Standalone Deployment for GIE

We have demonstrated how to execute interactive queries easily by installing GraphScope via pip on a local machine. However, in real-life applications, graphs are often too large to fit on a single machine. In such cases, GraphScope can be deployed on a cluster, such as a self-managed k8s cluster, for processing large-scale graphs. But you may wonder, “what if I only need the GIE engine and not the whole package of GraphScope?” This tutorial will walk you through the process of standalone deployment of GIE on a self-managed k8s cluster.

Throughout the tutorial, we assume all machines are running Linux system. We do not guarantee that it works as smoothly as Linux on the other platform. For your reference, we’ve tested the tutorial on Ubuntu 20.04.

Prerequisites

  • Kubernetes Cluster

  • Python >= 3.9

  • JDK 11 (Both JDK 8 and 20 have known compatibility issues)

To get started, you need to prepare a Kubernetes Cluster to continue.

Incase you doesn’t have one, you could refer to the instruction of create kubernetes cluster.

Deploy Your First GIE Service

The easiest way to deploy GIE standalone is by using Helm, which is a package manager for K8s that simplifies the deployment and management of applications. To deploy GIE standalone using Helm, you can follow these steps:

  • Install Helm on your local machine if you do not have it by following the instructions on the official Helm website.

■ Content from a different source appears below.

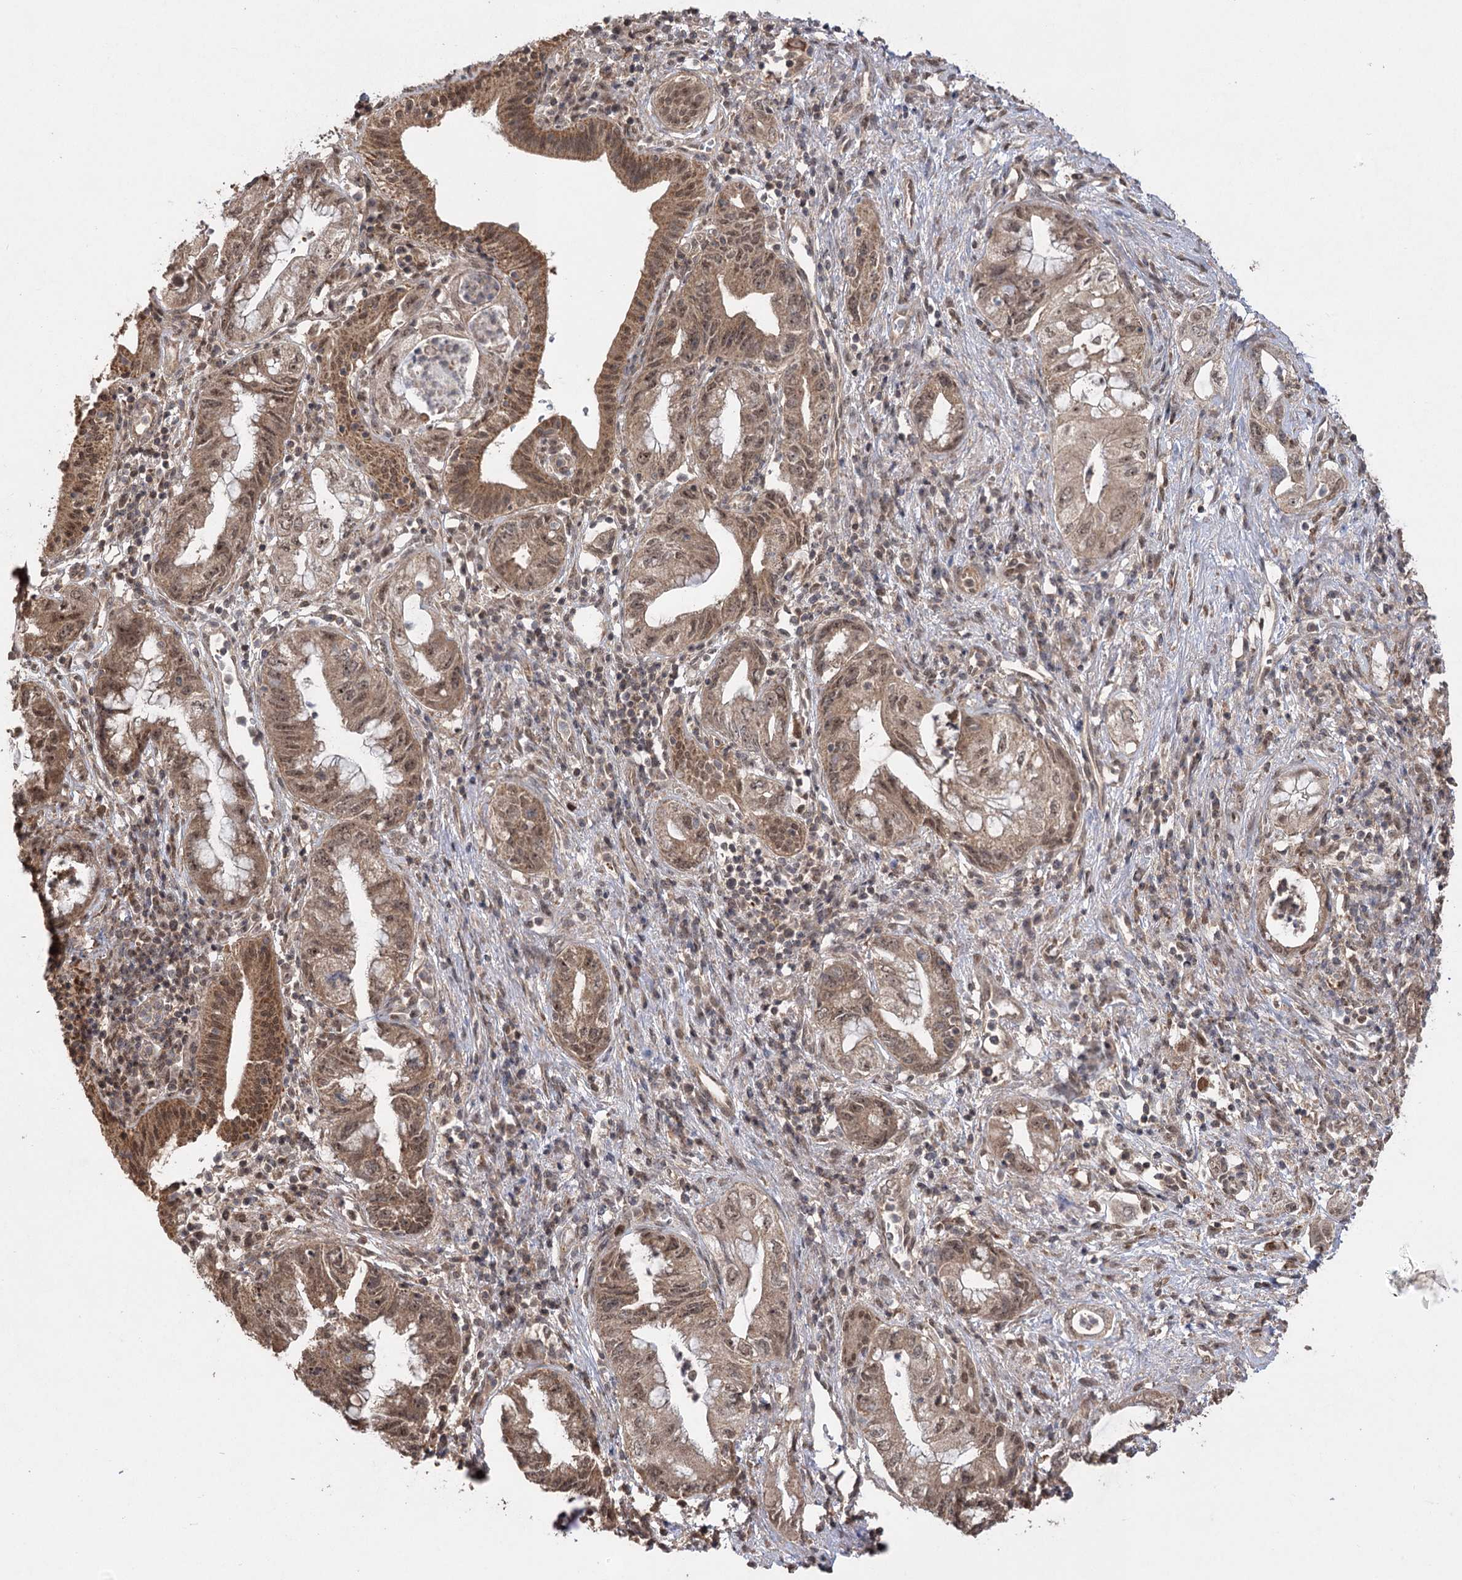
{"staining": {"intensity": "moderate", "quantity": ">75%", "location": "cytoplasmic/membranous,nuclear"}, "tissue": "pancreatic cancer", "cell_type": "Tumor cells", "image_type": "cancer", "snomed": [{"axis": "morphology", "description": "Adenocarcinoma, NOS"}, {"axis": "topography", "description": "Pancreas"}], "caption": "This is an image of immunohistochemistry (IHC) staining of pancreatic cancer (adenocarcinoma), which shows moderate staining in the cytoplasmic/membranous and nuclear of tumor cells.", "gene": "TENM2", "patient": {"sex": "female", "age": 73}}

  • Pull the Helm repository to your local disk:

    helm pull graphscope/gie-standalone --untar
    
  • Prepare the etcd pod.

    kubectl apply -f gie-standalone/tools/etcd.yaml
    
  • Prepare graph data

    cp -r gie-standalone/data /tmp/
    

    Check whether the raw data is there:

    tree /tmp/data
    

    You should be able to see the raw data of the modern graph.

    /tmp/data
    └── modern_graph
       ├── created.csv
       ├── knows.csv
       ├── person.csv
       └── software.csv
    

    Then create K8s persistent volume (PV) and persistent volume claim (PVC).

    kubectl apply -f gie-standalone/tools/pvc.yaml
    

    The modern graph raw data in /tmp/data will be automatically loaded into the GIE graph store (by default on Vineyard).

    Tip

    You can load the data from any /path/to/your/data. All you need to do is copy the raw data to /path/to/your/data and modify the hostPath.path in gie-standalone/tools/pvc.yaml to /path/to/your/data.

  • Install the GIE chart:

    helm install [YOUR_RELEASE_NAME] gie-standalone
    
  • Verify that the GIE service is running:

    kubectl get pods
    

    You should see the [YOUR_RELEASE_NAME]-gie-standalone-frontend-0 and [YOUR_RELEASE_NAME]-gie-standalone-store-0 pods running.

  • Get the endpoint of the GIE Frontend service:

    1. get <ip>:<gremlinPort> for gremlin querying

      kubectl describe svc [YOUR_RELEASE_NAME]-gie-standalone-frontend \
      | grep "Endpoints:" | awk -F' ' '{print $2}' | head -1
      
    2. get <ip>:<cypherPort> for cypher querying

      kubectl describe svc [YOUR_RELEASE_NAME]-gie-standalone-frontend \
      | grep "Endpoints:" | awk -F' ' '{print $2}' | tail -1
      
  • Connect to the GIE frontend service by the following two ways:

    1. using the Tinkerpop’s official SDKs or Gremlin console, which can be found here.

    2. using the Neo4j’s official SDKs or Cypher-Shell, which can be found here.

Remove the GIE Service

   helm uninstall [YOUR_RELEASE_NAME]

Using Your Own Data

Currently, a single instance of GIE can only handle one set of graph data. This means that you must indicate which raw data should be uploaded into GIE’s graph store, and all subsequent queries made through the GIE instance will pertain to the uploaded graph.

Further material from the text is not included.